Large Language Models (LLMs) are vital for tasks in natural language processing but they encounter issues when it comes to deployment. This is due to their substantial computational and memory requirements during inference. Current research studies are focused on boosting LLM efficiency by applying methods such as quantization, pruning, distillation, and improved decoding. One of the significant techniques used here is sparsity, which reduces computation by eliminating zero elements and reducing I/O transfer between memory and computation units.
The obstacle with weight sparsity is that it grapples with GPU parallelization and accuracy loss. Activation sparsity also has its limitations as it needs full efficiency and needs more research on scaling laws in comparison to dense models.
Recently, researchers from Microsoft and the University of Chinese Academy of Sciences have come up with an effective approach for training sparsely activated LLMs called Q-Sparse. This approach allows complete activation sparsity by applying top-K sparsification to activations and using a straight-through estimator during training, which significantly improves inference efficiency.
The Transformer architecture is greatly improved with Q-Sparse by allowing full sparsity in activations using top-K sparsification and the straight-through estimator. By applying a top-K function to the activations during matrix multiplication, this method cuts down on computational costs and memory usage. It can support full-precision and quantized models, including 1-bit models such as BitNet b1.58. Squared ReLU is used by Q-Sparse for feed-forward layers to enhance activation sparsity.
Research on LLM performance scaling with model size and training data following a power law has thrown up interesting findings for sparsely activated LLMs. They found that sparsely activated models’ performance parallels that of dense models when the sparsity ratio is fixed. Furthermore, the gap in performance between the sparse and dense models narrows as the model size increases.
Q-Sparse LLMs were tested in various training settings such as training from scratch, continue-training, and fine-tuning. In all the tests, Q-Sparse either matched or exceeded the performance of dense baselines, proving its efficacy and efficiency.

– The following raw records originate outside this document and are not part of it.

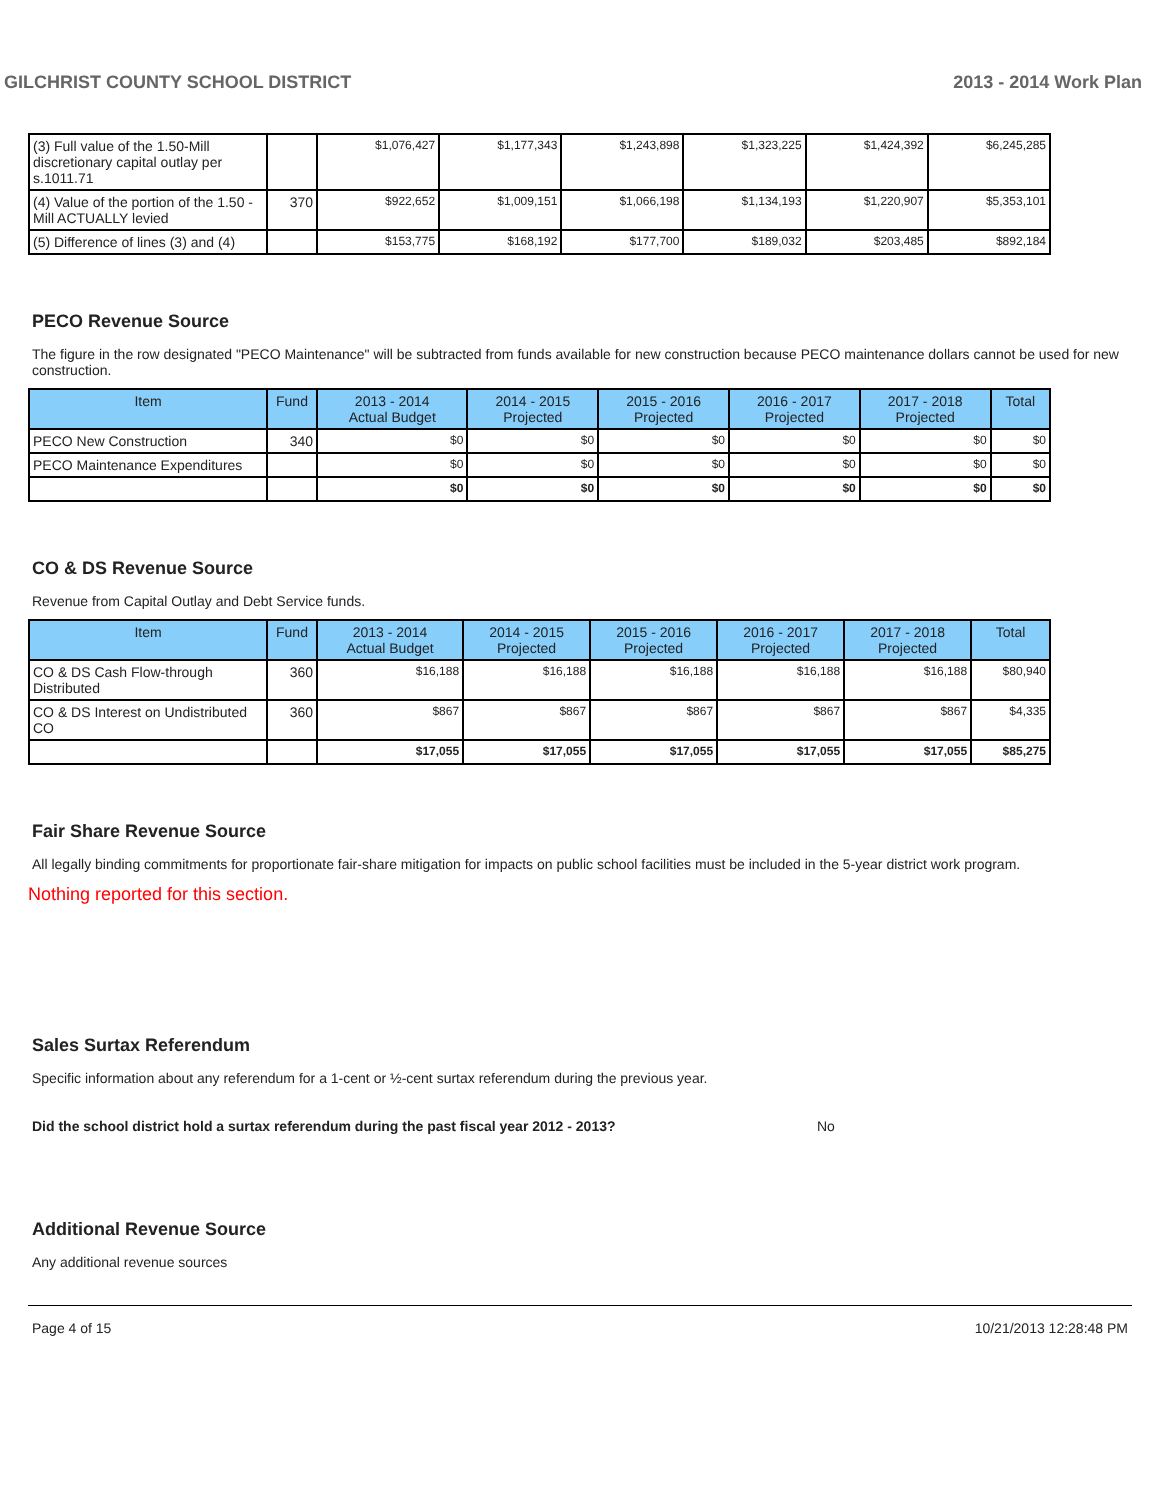GILCHRIST COUNTY SCHOOL DISTRICT 2013 - 2014 Work Plan
| (3) Full value of the 1.50-Mill discretionary capital outlay per s.1011.71 | | $1,076,427 | $1,177,343 | $1,243,898 | $1,323,225 | $1,424,392 | $6,245,285 |
| (4) Value of the portion of the 1.50 -Mill ACTUALLY levied | 370 | $922,652 | $1,009,151 | $1,066,198 | $1,134,193 | $1,220,907 | $5,353,101 |
| (5) Difference of lines (3) and (4) | | $153,775 | $168,192 | $177,700 | $189,032 | $203,485 | $892,184 |
PECO Revenue Source
The figure in the row designated "PECO Maintenance" will be subtracted from funds available for new construction because PECO maintenance dollars cannot be used for new construction.
| Item | Fund | 2013 - 2014 Actual Budget | 2014 - 2015 Projected | 2015 - 2016 Projected | 2016 - 2017 Projected | 2017 - 2018 Projected | Total |
| --- | --- | --- | --- | --- | --- | --- | --- |
| PECO New Construction | 340 | $0 | $0 | $0 | $0 | $0 | $0 |
| PECO Maintenance Expenditures | | $0 | $0 | $0 | $0 | $0 | $0 |
| | | $0 | $0 | $0 | $0 | $0 | $0 |
CO & DS Revenue Source
Revenue from Capital Outlay and Debt Service funds.
| Item | Fund | 2013 - 2014 Actual Budget | 2014 - 2015 Projected | 2015 - 2016 Projected | 2016 - 2017 Projected | 2017 - 2018 Projected | Total |
| --- | --- | --- | --- | --- | --- | --- | --- |
| CO & DS Cash Flow-through Distributed | 360 | $16,188 | $16,188 | $16,188 | $16,188 | $16,188 | $80,940 |
| CO & DS Interest on Undistributed CO | 360 | $867 | $867 | $867 | $867 | $867 | $4,335 |
| | | $17,055 | $17,055 | $17,055 | $17,055 | $17,055 | $85,275 |
Fair Share Revenue Source
All legally binding commitments for proportionate fair-share mitigation for impacts on public school facilities must be included in the 5-year district work program.
Nothing reported for this section.
Sales Surtax Referendum
Specific information about any referendum for a 1-cent or ½-cent surtax referendum during the previous year.
Did the school district hold a surtax referendum during the past fiscal year 2012 - 2013? No
Additional Revenue Source
Any additional revenue sources
Page 4 of 15 10/21/2013 12:28:48 PM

In conclusion, the integration of BitNet b1.58 with Q-Sparse serves to markedly enhance efficiency, particularly in inference. Future objectives for the researchers include scaling up training with more models and tokens and optimizing KV cache management through the integration of YOCO. Q-Sparse, which matches the performance of dense baselines, offers a crucial strategy for enhancing LLM efficiency and sustainability. It offers compatibility with full-precision and 1-bit models and provides significant efficiency gains across varied settings. Therefore, Q-Sparse could be a pivotal tool in the development of more effective and efficient LLMs.